Les Samadhi du Samedi – « PRINCE OU CRAPAUD »
Lorsque Claude Chabrol créa le film qui est reconnu comme le fer de lance de la « nouvelle vague » du cinéma, il décrivait « le beau Serge » (*)comme l´homme enseveli sous les pénuries d´une vie rurale émergeant à peine des privations de trois guerres successives dans laquelle les enfants doivent marcher 5 kilomètres dans la neige pour aller à l´école.
Les temps ont changé, mais les millions d´êtres humains qui sont aujourd´hui sur les routes, fuyant diverses calamités, ou dans les rues des capitales d´Asie, d’Amérique latine ou de France réclament clairement un bouleversement tectonique politique et économique , une approche transnationale de la lutte contre la vulnérabilisation, un renforcement des liens sociaux, des dynamiques communautaires qui réduisent les inégalités au lieu de les renforcer , c´est dire en d´autres termes : que la vie, la dignité et le bien-être des êtres humains ne signifient par une fracture sociale dont le prix est porté par l´ensemble de la population en redevance à payer à la rentabilité de l´économie et à la compétitivité mondiale qui ne favorisent qu´une infime minorité.

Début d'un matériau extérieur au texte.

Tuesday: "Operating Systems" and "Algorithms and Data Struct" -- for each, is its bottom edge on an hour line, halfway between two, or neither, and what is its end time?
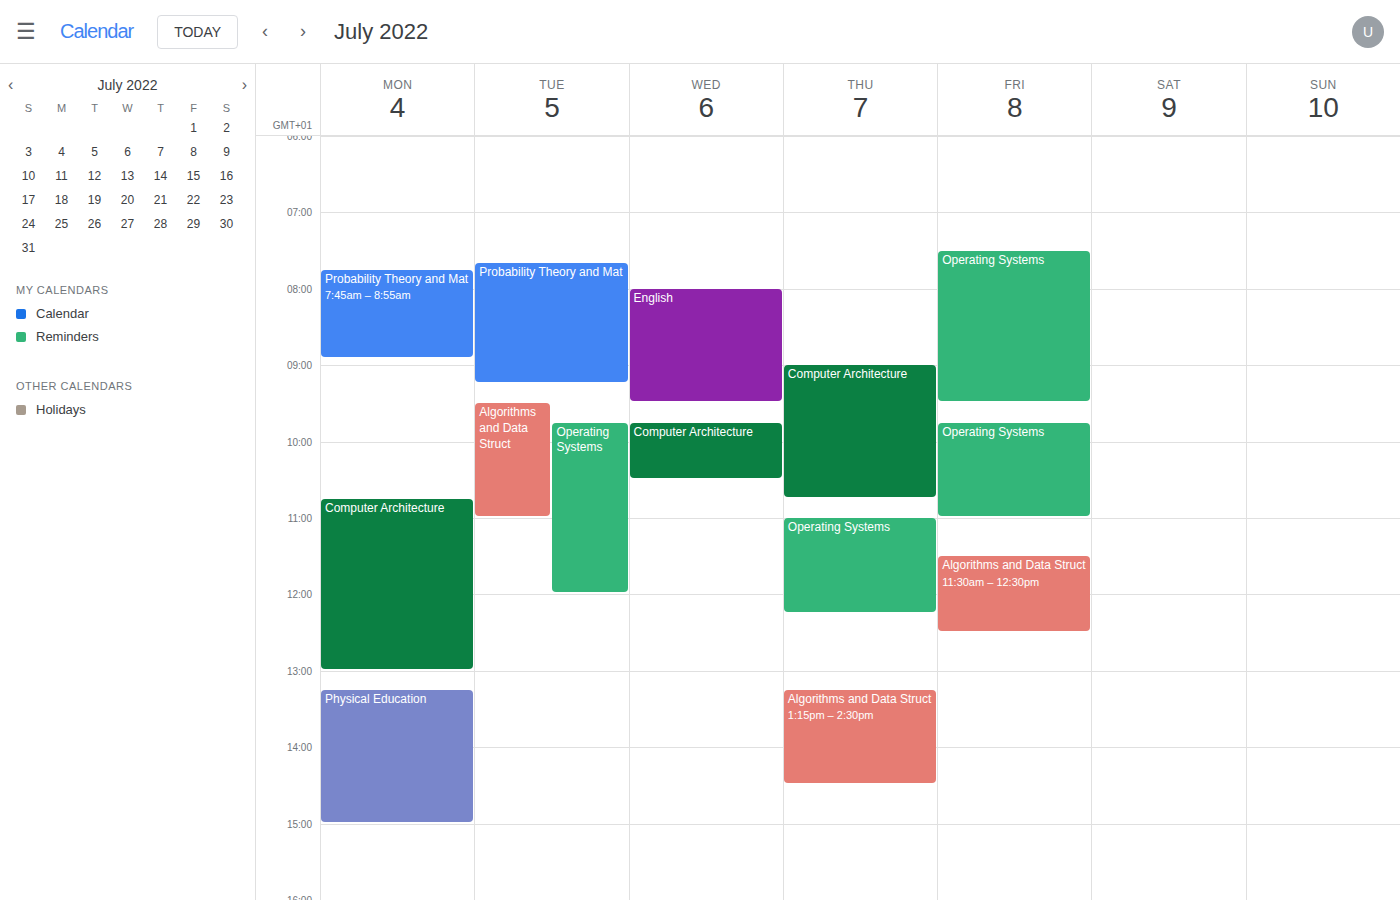
"Operating Systems": 12:00 PM, exactly on the 12 PM line. "Algorithms and Data Struct": 11:00 AM, exactly on the 11 AM line.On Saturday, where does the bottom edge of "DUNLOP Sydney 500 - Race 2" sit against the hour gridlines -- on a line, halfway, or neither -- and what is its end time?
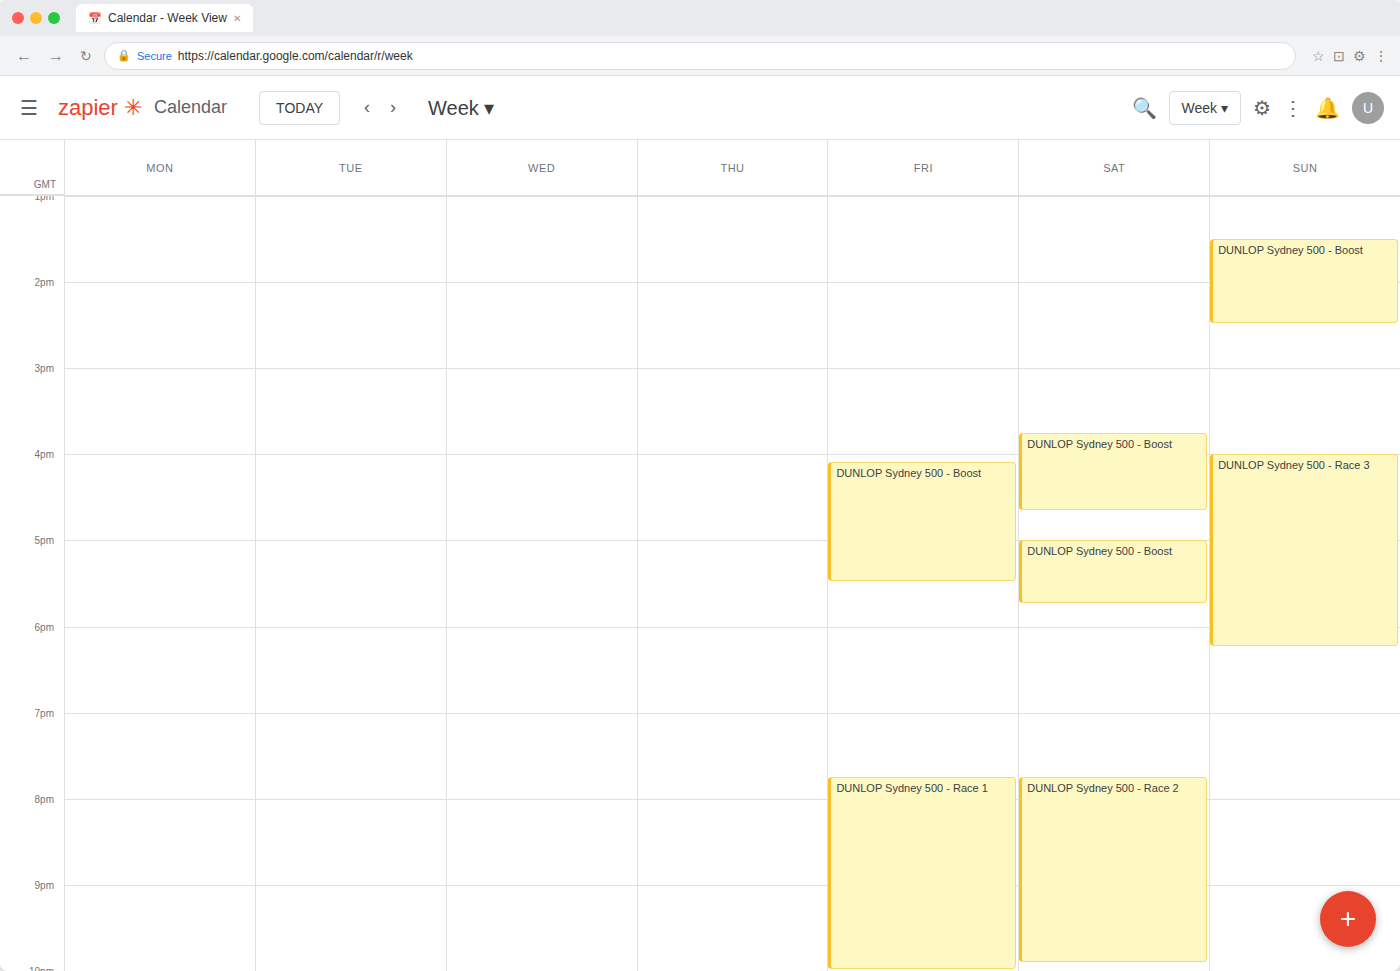
9:55 PM -- neither: 55 minutes below the 9 PM line and 5 minutes above the 10 PM line.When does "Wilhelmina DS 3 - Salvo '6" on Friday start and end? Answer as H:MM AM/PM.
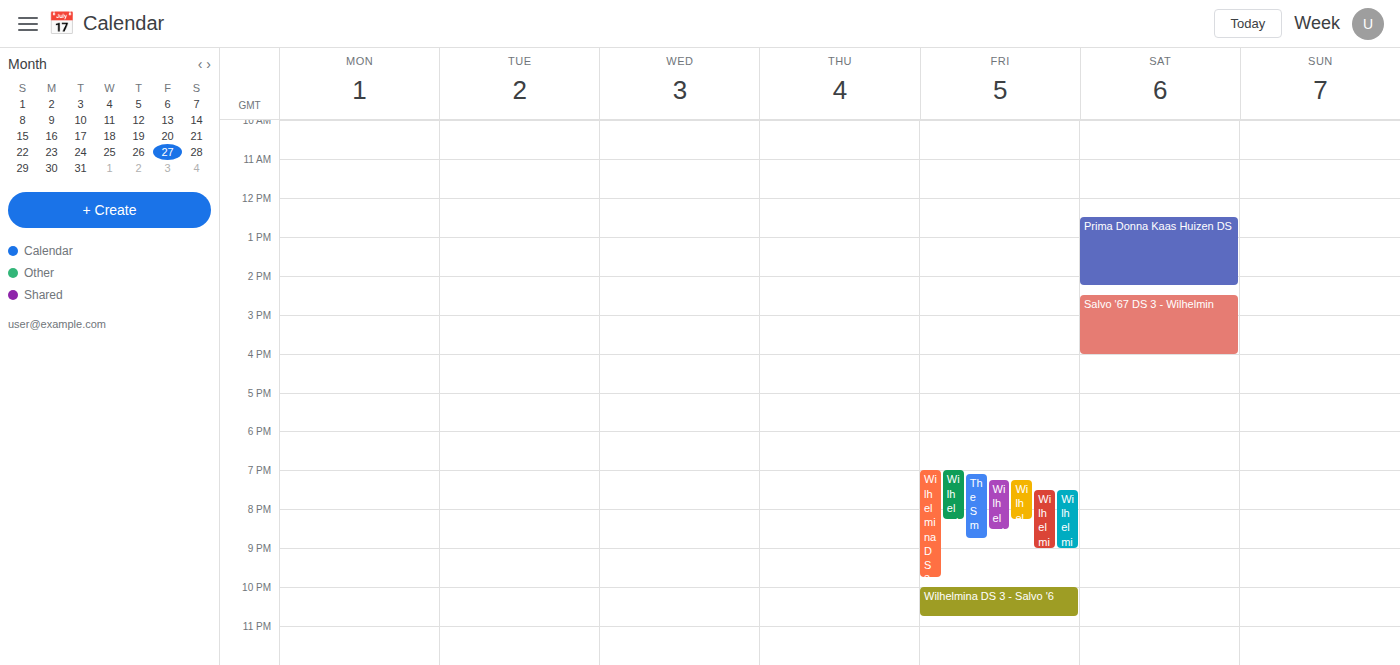
10:00 PM to 10:45 PM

Notre décennie est en effet celle qui révèle de façon transparente le creusement des écarts entre l´accès à l´information, aux capacités, mais aussi à tous les excès du matérialisme et ceux qui cumulent les précarités.
Toutefois, au-delà de ces évidences mathématiques, la clameur des rues, le message subliminal des pancartes sont ils purement économiques et politiques ou sont-ils plutôt la preuve d´une mobilisation plus profonde, la quête de sens, de dignité humaine ? La conscience de l´humanité est elle en train de se réveiller pour dire à ceux qui la dirigent que la citoyenneté se construit par l´écoute de l´autre et qu´aucun régime ne survit quand une immense part de la population se sent ou se sait comptée pour nulle.
L´être humain n´existe que grâce au tissu social qui détermine sa survie, mais qui crée aussi son auto-estime. Si les dynamiques sociales ne sont pas porteuses de sens, si le mépris qui tient à l´écart empêche de se voir et d´être reconnu digne et capable, l´homme détruit le système pour ne pas se détruire lui-même. Car comme le disait le beau Serge « c´est intolérable d´être regardé comme un crapaud ».